> **WORK REQUIRED**
One number is the whole answer: how many lines of the material hold "medzi".

━━━━━━━━

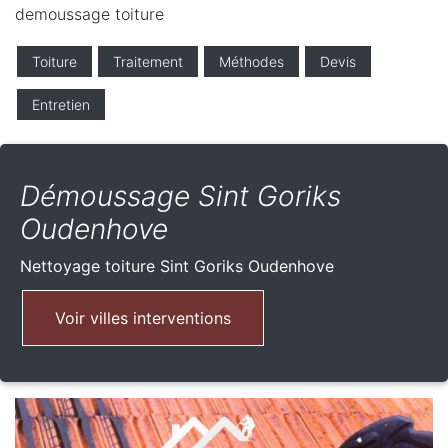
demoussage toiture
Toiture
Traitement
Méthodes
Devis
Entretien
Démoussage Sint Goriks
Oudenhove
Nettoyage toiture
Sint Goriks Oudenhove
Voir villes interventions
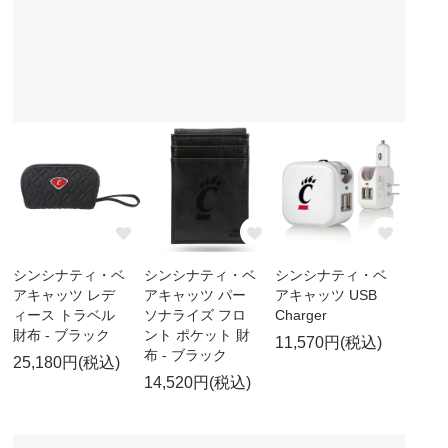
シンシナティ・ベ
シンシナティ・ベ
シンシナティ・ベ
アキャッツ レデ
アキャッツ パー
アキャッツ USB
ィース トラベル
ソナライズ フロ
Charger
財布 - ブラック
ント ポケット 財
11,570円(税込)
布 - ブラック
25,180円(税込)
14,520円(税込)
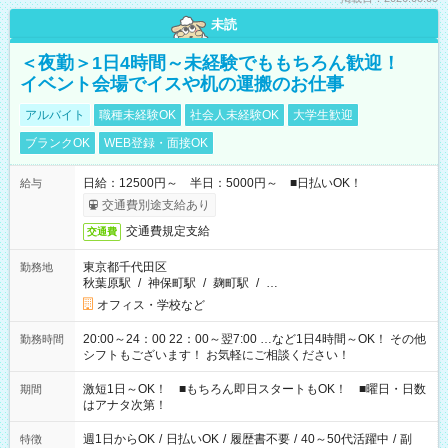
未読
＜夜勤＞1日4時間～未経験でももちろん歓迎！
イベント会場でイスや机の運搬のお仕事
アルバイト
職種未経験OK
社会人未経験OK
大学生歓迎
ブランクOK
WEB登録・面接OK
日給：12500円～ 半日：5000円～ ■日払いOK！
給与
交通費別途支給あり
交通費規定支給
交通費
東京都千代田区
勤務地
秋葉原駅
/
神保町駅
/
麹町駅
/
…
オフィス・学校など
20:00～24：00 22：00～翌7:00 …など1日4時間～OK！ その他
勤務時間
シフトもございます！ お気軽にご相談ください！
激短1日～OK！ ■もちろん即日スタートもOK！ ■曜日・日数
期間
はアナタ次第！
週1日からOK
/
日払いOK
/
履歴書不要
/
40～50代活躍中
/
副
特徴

━━━━━━━━

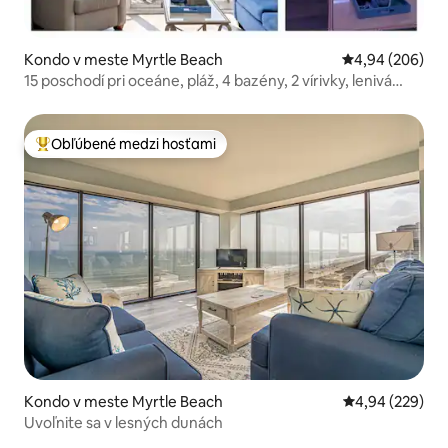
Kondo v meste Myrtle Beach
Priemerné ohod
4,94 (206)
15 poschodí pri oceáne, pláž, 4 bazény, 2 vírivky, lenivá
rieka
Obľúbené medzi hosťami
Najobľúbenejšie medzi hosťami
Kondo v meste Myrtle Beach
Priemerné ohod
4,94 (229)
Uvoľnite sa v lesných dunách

━━━━━━━━

> **TASK OUTPUT**
2